Grief Works
Julia Samuel
Having read it
★★★★★
Julia Samuel demonstrates through her writing that she is a seriously good therapist, has much common sense and her professional skills and honesty truly help her clients. This book is a tough read in places but actually quite touching and wonderful and thoroughly worthwhile. It explains and explores a collection of case studies that really get you thinking and how grief deserves our attention, but also can really only be worked through by an individual, on their terms and with their chosen methods of support.
A good passage
There is an epidemic of busyness in our world today, and Brigette [whose parent had died and was getting therapy with the author] displayed a full-on version of it. Her Smartphone, which was hermetically sealed to her hand, perfectly embodied the false idea that busyness is potency. She did her daily shop on it, bought tickets to America, scheduled appointments and spoke to people all over the world. Yet, by constantly checking it, she switched off her feelings and also the emerging messages of discomfort in her body, all of which was information that she needed to be listing to. It gave her a misleading sense of efficacy, as if she would be able to achieve anything is she could just keep up with everything the screen threw at her. Devoting all her attention to it meant that the part of her that was needed to weather powerlessness, impotence and uncertainty became atrophied. I suggested that she should do a relaxation exercise with a meditation app. She looked at me as if I were speaking Greek and said, ‘I don’t have time for it!’
A second good passage
Research has been carried out in the US and the UK that reveals positive change and psychological growth can be achieved after a traumatic event. This does not in any way reduce the severity of the trauma from the event, or imply that it was a good thing. For some people, surviving life-changing events can have unexpected consequences. These people found that they felt more resilient, as if they had grown, and had a greater sense of their robustness in the face of adversity – along the lines of ‘If I can survive that, I can survive anything.’ It also changed their perception of what mattered in life: for most, this meant placing less values on money and status, and more on relationships and the meaning of life. As a result, those people’s relationships tended to deepen and were more satisfying, and they gained a sense of being wiser and more compassionate. Having truly suffered so much, they found that their ability to empathise and sympathise increased, and some experienced spiritual or religious growth as well.
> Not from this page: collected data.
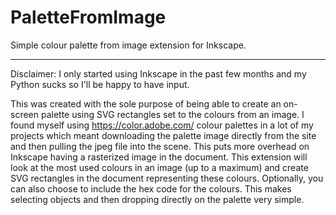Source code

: # PaletteFromImage

Simple colour palette from image extension for Inkscape.

------------------------------------------------------------------------------------------------------------------------------
Disclaimer: I only started using Inkscape in the past few months and my Python sucks so I'll be happy to have input.

This was created with the sole purpose of being able to create an on-screen palette using SVG rectangles set to the colours
from an image. I found myself using https://color.adobe.com/ colour palettes in a lot of my projects which meant downloading
the palette image directly from the site and then pulling the jpeg file into the scene. This puts more overhead on Inkscape
having a rasterized image in the document. This extension will look at the most used colours in an image (up to a maximum)
and create SVG rectangles in the document representing these colours. Optionally, you can also choose to include the hex code
for the colours. This makes selecting objects and then dropping directly on the palette very simple.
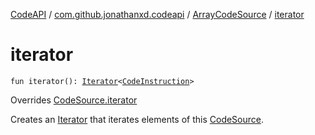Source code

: [CodeAPI](../../index.md) / [com.github.jonathanxd.codeapi](../index.md) / [ArrayCodeSource](index.md) / [iterator](.)

# iterator

`fun iterator(): `[`Iterator`](https://kotlinlang.org/api/latest/jvm/stdlib/kotlin.collections/-iterator/index.html)`<`[`CodeInstruction`](../-code-instruction.md)`>`

Overrides [CodeSource.iterator](../-code-source/iterator.md)

Creates an [Iterator](https://kotlinlang.org/api/latest/jvm/stdlib/kotlin.collections/-iterator/index.html) that iterates elements of this [CodeSource](../-code-source/index.md).

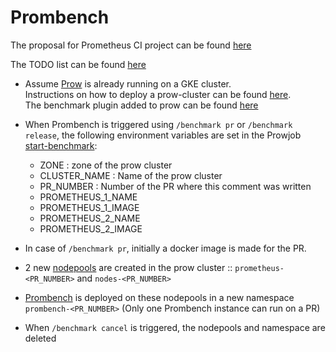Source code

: # Prombench

The proposal for Prometheus CI project can be found [here](https://docs.google.com/document/d/1aCGHS0hOrh3LiQLuOa1EWA6knF7HmqWbhp3ev66hB7Y/edit?ouid=118160464041419930165&usp=docs_home&ths=true)

The TODO list can be found [here](https://github.com/sipian/prombench/issues/5)


- Assume [Prow](https://github.com/sipian/test-infra/tree/prometheus-prow/prow/) is already running on a GKE cluster. <br/> Instructions on how to deploy a prow-cluster can be found [here](prow-files/deploy-prow).<br/>The benchmark plugin added to prow can be found [here](https://github.com/sipian/test-infra/tree/prometheus-prow/prow/plugins/benchmark)

- When Prombench is triggered using `/benchmark pr` or `/benchmark release`, the following environment variables are set in the Prowjob [start-benchmark](https://github.com/sipian/test-infra/blob/prometheus-prow/prow/config-prometheus.yaml#L34):
	- ZONE : zone of the prow cluster
	- CLUSTER_NAME : Name of the prow cluster
	- PR_NUMBER : Number of the PR where this comment was written
	- PROMETHEUS_1_NAME
	- PROMETHEUS_1_IMAGE
	- PROMETHEUS_2_NAME
	- PROMETHEUS_2_IMAGE

- In case of `/benchmark pr`, initially a docker image is made for the PR. 

- 2 new [nodepools](config/node-pool.yaml) are created in the prow cluster :: `prometheus-<PR_NUMBER>` and `nodes-<PR_NUMBER>`

- [Prombench](manifests) is deployed on these nodepools in a new namespace `prombench-<PR_NUMBER>` (Only one Prombench instance can run on a PR)

- When `/benchmark cancel` is triggered, the nodepools and namespace are deleted
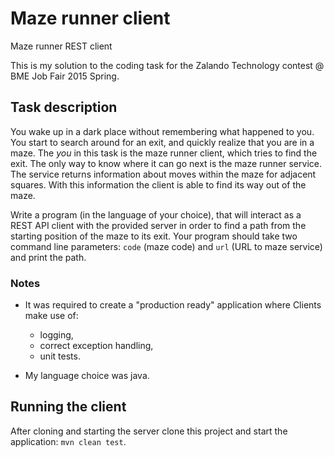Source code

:# Maze runner client
Maze runner REST client

This is my solution to the coding task for the Zalando Technology contest @ BME Job Fair 2015 Spring.

## Task description

You wake up in a dark place without remembering what happened to you. You start to search around for an exit, and quickly realize that you are in a maze.
The *you* in this task is the maze runner client, which tries to find the exit. The only way to know where it can go next is the maze runner service.
The service returns information about moves within the maze for adjacent squares. With this information the client is able to find its way out of the maze.

Write a program (in the language of your choice), that will interact as a REST API client with the provided server in order to find a path from the starting position of the maze to its exit.
Your program should take two command line parameters: `code` (maze code) and `url` (URL to maze service) and print the path.

### Notes

- It was required to create a "production ready" application where Clients make use of:
  - logging,
  - correct exception handling,
  - unit tests.

- My language choice was java.

## Running the client
After cloning and starting the server clone this project and start the application: `mvn clean test`.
I have noticed such growth with some of my clients, and it is certainly very encouraging. It is further evidence of what never ceases to surprise me: that as human beings we are eminently adaptable, and that those who adapt most are ultimately the ones who thrive.
A third good passage
I strongly disagree with medics and therapists who insist that their patients need to be forced to face reality when they’re in denial. My belief is that it isn’t our job to march around in hobnail boots in someone else’s consciousness, breaking down their important defence mechanisms, as if we can be absolutely certain about what’s best for them. Such an approach would most probably have alienated her [Jean, a client of the author’s, facing her own death] and she wouldn’t have returned, or it would have heightened her defences to the point where no therapy would have been possible.